Dominik Schirmer, der Jazzpianist, Komponist und Songwriter ist, macht allen Leidtragenden Hoffnung: Lampenfieber sei gesund, und man könne lernen, es zur Leistungsverbesserung zu nutzen. „Das Geheimnis ist, nicht zu versuchen die Angst zu überwinden, sondern sie zu kontrollieren“, sagt er. Sechs Tipps helfen dabei, Lampenfieber zu bewältigen.

1. Vorbereitung

Was man vorführen möchte, sollte man gut geübt haben. Dabei sollte man nicht nur regelmäßig das Gesamtwerk üben, sondern die schwierigsten Passagen erkennen und besonders viel Zeit für sie aufzuwenden.

2. Selbsteinschätzung

Wer Stücke spielt, die für ihn zu anspruchsvoll sind, wird leicht frustriert. Für den Auftritt vor Publikum eignen sich die Stücke, die man am besten kann und mit denen man sich am wohlsten fühlt. Wer regelmäßig übt, wird sein Repertoire mit der Zeit vergrößern. Beim Musizieren geht es darum, die Freude am Klang zu teilen, nicht aber zu beweisen, wer der Beste ist.
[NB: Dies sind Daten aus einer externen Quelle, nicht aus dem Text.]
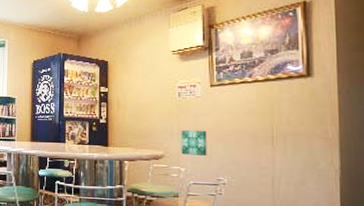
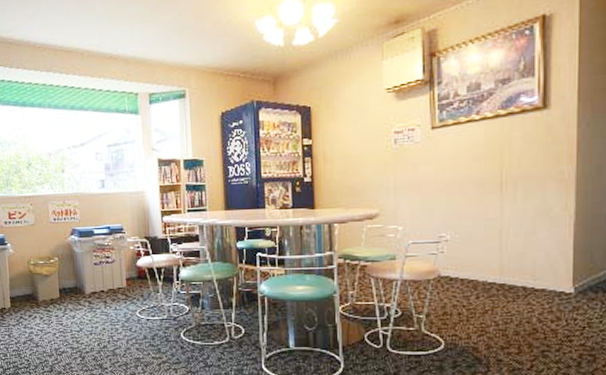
wall art: present [181,130,207,157] -> none [398,181,427,212]

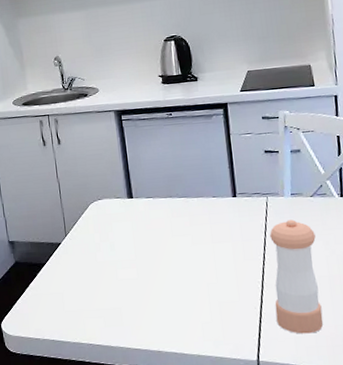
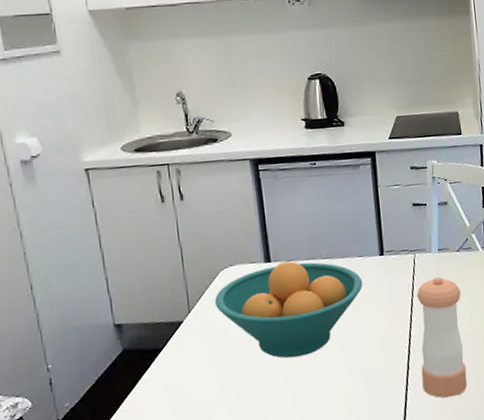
fruit bowl: none [86,198,217,282] -> present [215,261,363,359]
3. Simulation des Auftritts

Wer die Auftrittssituation im Wohnzimmer nachstellt, kann sich mit ihr schon einmal ohne Publikum vertraut machen. Wir zitieren skoove.com: „Setze dich auf deine Klavierbank, schlage deine Noten auf, holen tief Luft und spiele das ganze Stück bis zu Ende. Wenn du einen Fehler machst, versuche, das Stück zu beenden und so zu tun, als würdest du vor Publikum spielen – auch wenn du allein bist. Wiederhole diese Simulation mehrfach. Mit der Zeit wirst du immer sicherer werden.“ Hilfreich fand Dominik Schirmer die Erkenntnis, dass es kein Weltuntergang sei, einen Fehler zu machen, und er ein Stück trotz des Fehlers einfach zu Ende spielen kann.

4. Fange klein an

Der erste Auftritt sollte nicht gleich in der Elbphilharmonie stattfinden, sondern vor vertrauten Menschen. Wer sich auch das nicht zutraut, kann sich ein Publikum aus Haustieren oder Stofftieren zusammenstellen. Alles, was hilft, um sich an eine Auftrittssituation zu gewöhnen, ist recht.

5. Konzentration

Wer auftritt, sollte sich nicht um die Menschen und die Geräusche um sich herum konzentrieren, sondern ausschließlich auf sich selbst, seine Noten und sein Instrument. Ob das mithilfe einer Atemtechnik oder anderen persönlichen Wohlfühltricks gelingt, ist egal – Hauptsache, es gelingt.

6. Ruhe

Häufig passiert aufgeregten Musikern der Fehler, dass sie ihr Stück viel zu schnell spielen – und sich dann auch noch verspielen. Wer sich dieses Problem bewusstmacht, hat es schon halb besiegt. Noch einmal Dominik Schirmer: „Es hilft, den Anfang des Stückes leise im Kopf zu summen und während des Spiels bewusst nicht zu beschleunigen, vor allem bei den schwierigeren Abschnitten des Stückes.“

Im übrigen ist Lampenfieber oft auch altersabhängig: Wer schon als Kind die ersten kleinen Auftritte in seiner Musikschule oder vor seiner Familie hat, ist oft kaum nervös – wie mein Sohn, der sich als fünfjähriger Klavierschüler bei seinem ersten Auftritt verspielte, lachend „Quatsch“ sagte und vergnügt noch einmal anfing. Schwieriger wird es offenbar später: „Bei mir wurde es in der Pubertät am krassesten“, berichtete mir mein Kollege Günther. „Plötzlich wird man empathischer und fragt sich, was andere über einen denken.“

Aber egal, wie groß das Lampenfieber zurzeit ist, mit den hier bei PianoMe genannten Tricks lässt es sich in jedem Fall lindern.